Citing Hyphenated Names

I'm citing a author, for example, "Hong-Shen Li" or "Li, Hong-Shen". APA 6th style abbreviates this to "Li, H.-S.". First, perhaps this is formally correct and only looks odd to an English speaker. Otherwise, what's the best way to correct it? I could change the name to simply Li, H., in the database. But, that feels wrong.
Regards,
mtcstle
  • edited November 26, 2015
    It is technically correct APA (and generally is correct English abbreviation; Jo-Ida C. Hansen is correctly abbreviated at J.-I. C. Hansen). I would recommend just leaving it as is. It will be most helpful to readers trying to find the article you cited.

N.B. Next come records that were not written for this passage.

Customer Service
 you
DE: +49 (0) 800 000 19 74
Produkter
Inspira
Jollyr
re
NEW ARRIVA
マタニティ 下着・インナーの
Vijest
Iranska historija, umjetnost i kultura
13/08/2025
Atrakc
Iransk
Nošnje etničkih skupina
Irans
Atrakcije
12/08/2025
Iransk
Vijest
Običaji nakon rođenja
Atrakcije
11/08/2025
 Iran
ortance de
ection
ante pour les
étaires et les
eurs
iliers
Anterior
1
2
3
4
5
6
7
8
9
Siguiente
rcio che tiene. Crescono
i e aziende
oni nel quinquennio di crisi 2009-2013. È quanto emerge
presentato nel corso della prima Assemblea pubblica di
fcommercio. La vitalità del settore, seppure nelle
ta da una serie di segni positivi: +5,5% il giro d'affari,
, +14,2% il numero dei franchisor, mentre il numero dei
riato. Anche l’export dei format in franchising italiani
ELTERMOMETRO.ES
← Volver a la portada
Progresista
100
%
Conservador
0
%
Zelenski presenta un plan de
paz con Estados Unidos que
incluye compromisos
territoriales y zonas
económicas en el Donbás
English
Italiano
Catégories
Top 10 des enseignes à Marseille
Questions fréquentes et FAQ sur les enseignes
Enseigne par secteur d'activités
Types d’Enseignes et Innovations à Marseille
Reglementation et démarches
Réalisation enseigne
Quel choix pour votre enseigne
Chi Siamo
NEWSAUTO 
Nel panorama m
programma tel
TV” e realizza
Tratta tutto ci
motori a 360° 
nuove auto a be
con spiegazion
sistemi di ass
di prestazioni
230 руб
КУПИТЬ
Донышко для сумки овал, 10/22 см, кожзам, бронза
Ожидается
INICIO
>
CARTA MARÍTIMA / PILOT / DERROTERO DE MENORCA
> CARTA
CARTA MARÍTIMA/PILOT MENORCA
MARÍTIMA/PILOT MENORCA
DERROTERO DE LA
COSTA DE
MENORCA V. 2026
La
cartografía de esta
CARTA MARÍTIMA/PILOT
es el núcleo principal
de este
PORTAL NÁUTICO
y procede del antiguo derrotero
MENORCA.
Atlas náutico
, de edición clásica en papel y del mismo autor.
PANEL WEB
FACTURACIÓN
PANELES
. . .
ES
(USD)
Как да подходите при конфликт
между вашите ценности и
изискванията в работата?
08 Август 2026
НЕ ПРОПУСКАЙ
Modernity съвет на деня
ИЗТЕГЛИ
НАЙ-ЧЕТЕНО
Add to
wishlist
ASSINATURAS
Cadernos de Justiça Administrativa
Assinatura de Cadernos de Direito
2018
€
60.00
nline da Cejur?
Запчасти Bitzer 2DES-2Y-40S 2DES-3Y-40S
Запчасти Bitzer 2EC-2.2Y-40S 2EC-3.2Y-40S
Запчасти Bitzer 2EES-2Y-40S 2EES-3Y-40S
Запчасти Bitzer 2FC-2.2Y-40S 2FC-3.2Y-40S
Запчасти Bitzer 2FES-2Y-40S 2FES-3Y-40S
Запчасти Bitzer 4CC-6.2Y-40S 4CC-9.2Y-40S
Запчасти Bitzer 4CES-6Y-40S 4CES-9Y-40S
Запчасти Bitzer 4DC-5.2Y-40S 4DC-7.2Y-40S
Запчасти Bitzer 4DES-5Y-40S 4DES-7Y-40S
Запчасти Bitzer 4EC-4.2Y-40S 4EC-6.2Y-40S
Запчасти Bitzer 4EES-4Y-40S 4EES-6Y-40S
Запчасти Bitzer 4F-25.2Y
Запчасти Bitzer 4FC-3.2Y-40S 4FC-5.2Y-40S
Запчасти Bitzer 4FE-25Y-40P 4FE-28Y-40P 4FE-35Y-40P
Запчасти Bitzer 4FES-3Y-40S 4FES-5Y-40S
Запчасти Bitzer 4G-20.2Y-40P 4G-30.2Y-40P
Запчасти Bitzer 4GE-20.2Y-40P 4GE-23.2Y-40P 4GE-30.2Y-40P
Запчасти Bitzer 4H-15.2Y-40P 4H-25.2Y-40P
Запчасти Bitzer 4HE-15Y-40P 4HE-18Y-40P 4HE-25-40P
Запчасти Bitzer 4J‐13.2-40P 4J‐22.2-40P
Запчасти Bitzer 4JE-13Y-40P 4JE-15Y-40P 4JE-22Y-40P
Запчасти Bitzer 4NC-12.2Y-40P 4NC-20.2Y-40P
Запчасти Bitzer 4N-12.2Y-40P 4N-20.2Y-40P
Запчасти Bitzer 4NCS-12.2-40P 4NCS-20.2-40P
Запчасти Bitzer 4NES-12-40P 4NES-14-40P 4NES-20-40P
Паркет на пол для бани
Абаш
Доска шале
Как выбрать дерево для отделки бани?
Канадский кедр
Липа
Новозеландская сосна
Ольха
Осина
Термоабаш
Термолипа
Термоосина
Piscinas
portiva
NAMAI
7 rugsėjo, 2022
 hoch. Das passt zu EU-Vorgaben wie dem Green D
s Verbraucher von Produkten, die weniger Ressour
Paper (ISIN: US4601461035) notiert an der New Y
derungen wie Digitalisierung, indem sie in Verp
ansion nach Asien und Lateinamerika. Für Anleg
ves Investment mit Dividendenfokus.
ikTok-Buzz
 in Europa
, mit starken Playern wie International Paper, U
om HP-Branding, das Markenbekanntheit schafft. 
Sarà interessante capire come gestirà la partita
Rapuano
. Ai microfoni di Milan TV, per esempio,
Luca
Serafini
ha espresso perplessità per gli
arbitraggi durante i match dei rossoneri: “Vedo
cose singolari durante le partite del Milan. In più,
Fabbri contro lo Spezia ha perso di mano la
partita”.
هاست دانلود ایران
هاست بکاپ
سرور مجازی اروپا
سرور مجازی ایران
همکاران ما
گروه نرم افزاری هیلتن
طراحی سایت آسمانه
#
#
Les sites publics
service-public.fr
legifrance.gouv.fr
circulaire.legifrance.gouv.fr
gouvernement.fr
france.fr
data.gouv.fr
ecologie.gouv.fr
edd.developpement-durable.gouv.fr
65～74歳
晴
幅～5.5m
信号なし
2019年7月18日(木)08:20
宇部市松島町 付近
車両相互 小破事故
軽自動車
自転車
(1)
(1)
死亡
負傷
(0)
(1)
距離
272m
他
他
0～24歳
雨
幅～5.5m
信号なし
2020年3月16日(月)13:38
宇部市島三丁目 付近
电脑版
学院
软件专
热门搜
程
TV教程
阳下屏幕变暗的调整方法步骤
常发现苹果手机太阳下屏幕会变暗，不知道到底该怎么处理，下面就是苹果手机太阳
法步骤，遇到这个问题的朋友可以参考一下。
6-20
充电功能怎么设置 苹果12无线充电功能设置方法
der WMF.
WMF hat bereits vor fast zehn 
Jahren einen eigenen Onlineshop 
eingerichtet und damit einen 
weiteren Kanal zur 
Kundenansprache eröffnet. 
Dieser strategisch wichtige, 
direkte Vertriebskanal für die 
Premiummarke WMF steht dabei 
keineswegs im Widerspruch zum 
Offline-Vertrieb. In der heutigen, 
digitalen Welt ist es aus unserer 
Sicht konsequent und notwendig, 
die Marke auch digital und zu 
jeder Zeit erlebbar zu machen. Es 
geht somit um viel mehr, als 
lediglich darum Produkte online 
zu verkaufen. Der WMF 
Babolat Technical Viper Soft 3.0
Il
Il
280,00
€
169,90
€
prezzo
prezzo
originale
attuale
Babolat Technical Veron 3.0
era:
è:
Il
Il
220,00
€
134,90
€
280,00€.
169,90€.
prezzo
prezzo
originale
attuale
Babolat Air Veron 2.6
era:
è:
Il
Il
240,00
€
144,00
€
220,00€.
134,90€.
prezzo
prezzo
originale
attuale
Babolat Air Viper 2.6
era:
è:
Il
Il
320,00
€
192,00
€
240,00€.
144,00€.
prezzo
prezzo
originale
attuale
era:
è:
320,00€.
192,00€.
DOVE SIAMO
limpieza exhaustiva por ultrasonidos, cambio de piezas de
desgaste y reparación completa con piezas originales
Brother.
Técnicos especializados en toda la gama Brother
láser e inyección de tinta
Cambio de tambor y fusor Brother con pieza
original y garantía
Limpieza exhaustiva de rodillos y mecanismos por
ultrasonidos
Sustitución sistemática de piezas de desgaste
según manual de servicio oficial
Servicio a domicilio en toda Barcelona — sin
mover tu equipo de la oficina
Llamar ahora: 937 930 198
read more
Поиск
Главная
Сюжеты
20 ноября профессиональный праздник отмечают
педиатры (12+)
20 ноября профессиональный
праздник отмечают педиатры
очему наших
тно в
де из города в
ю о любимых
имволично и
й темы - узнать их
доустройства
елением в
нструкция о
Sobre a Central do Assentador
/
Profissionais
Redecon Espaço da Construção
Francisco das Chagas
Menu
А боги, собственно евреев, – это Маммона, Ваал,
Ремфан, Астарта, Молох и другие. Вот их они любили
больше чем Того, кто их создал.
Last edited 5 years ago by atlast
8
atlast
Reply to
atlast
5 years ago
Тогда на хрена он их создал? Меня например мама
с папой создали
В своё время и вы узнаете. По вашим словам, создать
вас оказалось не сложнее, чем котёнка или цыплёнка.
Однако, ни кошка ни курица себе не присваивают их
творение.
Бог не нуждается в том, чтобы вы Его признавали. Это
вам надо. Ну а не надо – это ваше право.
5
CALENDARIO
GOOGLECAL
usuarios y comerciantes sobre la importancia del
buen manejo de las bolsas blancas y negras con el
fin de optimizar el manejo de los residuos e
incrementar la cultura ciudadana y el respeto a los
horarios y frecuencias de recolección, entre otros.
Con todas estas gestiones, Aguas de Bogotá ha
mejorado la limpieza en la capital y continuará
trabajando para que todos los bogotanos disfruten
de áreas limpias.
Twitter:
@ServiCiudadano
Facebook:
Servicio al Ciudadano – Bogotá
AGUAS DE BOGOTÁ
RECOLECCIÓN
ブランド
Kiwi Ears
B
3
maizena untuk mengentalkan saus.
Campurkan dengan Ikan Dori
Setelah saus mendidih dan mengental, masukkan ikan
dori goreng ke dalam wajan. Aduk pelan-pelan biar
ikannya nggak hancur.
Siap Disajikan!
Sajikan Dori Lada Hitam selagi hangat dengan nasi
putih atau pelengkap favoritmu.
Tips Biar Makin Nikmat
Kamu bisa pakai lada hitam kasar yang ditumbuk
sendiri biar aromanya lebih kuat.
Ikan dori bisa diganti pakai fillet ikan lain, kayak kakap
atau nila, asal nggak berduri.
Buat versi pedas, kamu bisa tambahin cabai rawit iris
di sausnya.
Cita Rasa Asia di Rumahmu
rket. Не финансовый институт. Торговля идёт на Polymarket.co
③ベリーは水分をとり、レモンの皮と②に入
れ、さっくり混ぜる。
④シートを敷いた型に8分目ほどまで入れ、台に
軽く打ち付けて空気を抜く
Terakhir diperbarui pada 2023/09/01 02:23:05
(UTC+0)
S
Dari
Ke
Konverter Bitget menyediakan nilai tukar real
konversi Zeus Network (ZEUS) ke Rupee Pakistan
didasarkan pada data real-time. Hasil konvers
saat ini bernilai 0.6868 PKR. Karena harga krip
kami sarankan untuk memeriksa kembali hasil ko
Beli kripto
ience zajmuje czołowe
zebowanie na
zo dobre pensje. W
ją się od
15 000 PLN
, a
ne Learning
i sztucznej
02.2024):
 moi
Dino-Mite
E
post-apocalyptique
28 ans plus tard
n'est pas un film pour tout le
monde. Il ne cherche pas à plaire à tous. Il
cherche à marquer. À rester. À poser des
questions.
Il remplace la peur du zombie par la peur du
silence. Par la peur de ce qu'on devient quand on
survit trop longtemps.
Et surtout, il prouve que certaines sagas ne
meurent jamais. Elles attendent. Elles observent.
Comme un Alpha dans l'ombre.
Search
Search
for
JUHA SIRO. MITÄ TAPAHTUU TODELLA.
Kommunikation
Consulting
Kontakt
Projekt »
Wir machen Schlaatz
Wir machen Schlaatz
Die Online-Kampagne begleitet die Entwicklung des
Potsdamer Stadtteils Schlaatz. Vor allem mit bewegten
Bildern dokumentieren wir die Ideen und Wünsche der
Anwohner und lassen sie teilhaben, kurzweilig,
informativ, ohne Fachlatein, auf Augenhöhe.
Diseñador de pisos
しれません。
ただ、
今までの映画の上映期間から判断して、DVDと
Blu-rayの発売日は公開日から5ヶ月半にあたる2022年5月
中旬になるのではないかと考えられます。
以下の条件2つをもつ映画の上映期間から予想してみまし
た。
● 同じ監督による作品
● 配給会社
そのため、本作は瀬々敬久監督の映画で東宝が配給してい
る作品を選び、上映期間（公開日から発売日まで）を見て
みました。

    If you want to remove the hyphen, you can edit the APA CSL style. Basic style editing steps here: https://www.zotero.org/support/dev/citation_styles/style_editing_step-by-step

    Specifically, open apa.csl and find this line (line 2):
    <style xmlns="http://purl.org/net/xbiblio/csl" class="in-text" version="1.0" demote-non-dropping-particle="never">

    Change it to:
    <style xmlns="http://purl.org/net/xbiblio/csl" class="in-text" version="1.0" demote-non-dropping-particle="never" initialize-with-hyphen="true">

    Don't forget get to change the style ID too.
  • edited November 26, 2015
    Please don't change the style because it 'feels wrong' or 'looks funny' or some other similar reason. The only exceptions to keeping a style as it is should be if some authority (publisher, professor, etc.) provides you with their own required style standard. Ideally, even these exceptions wouldn't occur.

    The key purposes of a citation / reference style are to 1) provide a standard way attribute credit to authors for their intellectual product; and 2) facilitate a reader's efforts to find the full text of the cited work.

    There are standard ways of shortening author names so that the author can, in the context of the publication, be identified. When names are abbreviated, some information is lost. Sometimes, extra effort must be done to disambiguate similar names. If the name shortening standards are violated, trouble brews.

    The hyphen in this case has implications beyond how it looks on the page or screen. Beyond the standard set in a citation style, the hyphen guides where the author's name will appear in an alphabetically ordered list in a bibliography, catalog, or index. Although I guess that most people do not know many of the arcane rules for placement of authors in an author-index, these rules exist. If a hyphen is omitted from a first or last name, the placement of that author in the list will be changed (nothing, something rule).

    Allow me to further argue: If something about a standard looks peculiar it is better to grow accustomed to the peculiarities than to make unnecessary modifications. When someone who knows the standard sees a manuscript that violates the rules they are more likely to see an error than to assume that the violation was done for aesthetic purposes.

    edit:

    An author's reputation is, in part, based upon the number of citations to his or her work. If those who do the citing represent a cited author's name in a nonstandard way, the cited author may be denied due credit.

    2nd edit:
    There are styles such as Vancouver that specifically call for the removal of the hyphen when hyphenated given names are converted to initials.
  • Thank you both , very much. For the XML suggestion, and for the advice and information. I'll not be changing this specification in my custom style.

    While I've got you, are there an "Vi-like" or other editing commands in the Zotero style editor. Most useful might be a text search, e.g. ":/<string>".
    Regards,
    mtcstle
  • .csl files are just .xml text files, so you can edit and search them in any text editor.
  • Yes. I suspect as much but I don't know how to search or execute any convenient editing commands in the Zotero visual editor. At present, I load the file into Vi, find the section I'm looking for, then go to the same general area of the file in the Zotero editor to test my changes. It'd be loads easier if I could search in the Zotero visual editor.
    Thanks,
    mtcstle
  • yeah, the style editor in Zotero is very lightweight, I don't think we'll add any text editing functionality there. I also go back and forth between text editor (emacs with nxml mode in my case so I get live validation; others use oxygen) and the editor. The more used to this you get, the less you need to test things out, so it reduces the back-and-forth.
  • Thanks Adam. I suspected that this was the case. I was an Emacs fan myself, twenty years ago.I spent too much time in production UNIX environments where it was not present, got lazy, and settled into Vi. I miss it sometimes.
    Cheers,
    mtcstle
  • There is also the Style Development area of the Juris-M project site (GitHub account required). Not as slick as Emacs+nxml, but there is a guided-tour tutorial, it does one-click validation and preview, and it supports the official CSL schema as well as Juris-M.
  • You know, I've often thought about dusting old emacs off and starting to use it again. what are the features of "nxlm" and,forgive me for having to ask,how does one load a mode.
    Regards,
    mtcstle
  • I'm not exactly an emacs guru, but nxml-mode is included in emacs version 23 onwards, so you don't need to do anything, you can jsut invoke it with M-x nxml-mode

    Its main benefit is live validation (you'll have to add the CSL schema from github and the set up schemas.xml to automatically apply it for .csl files.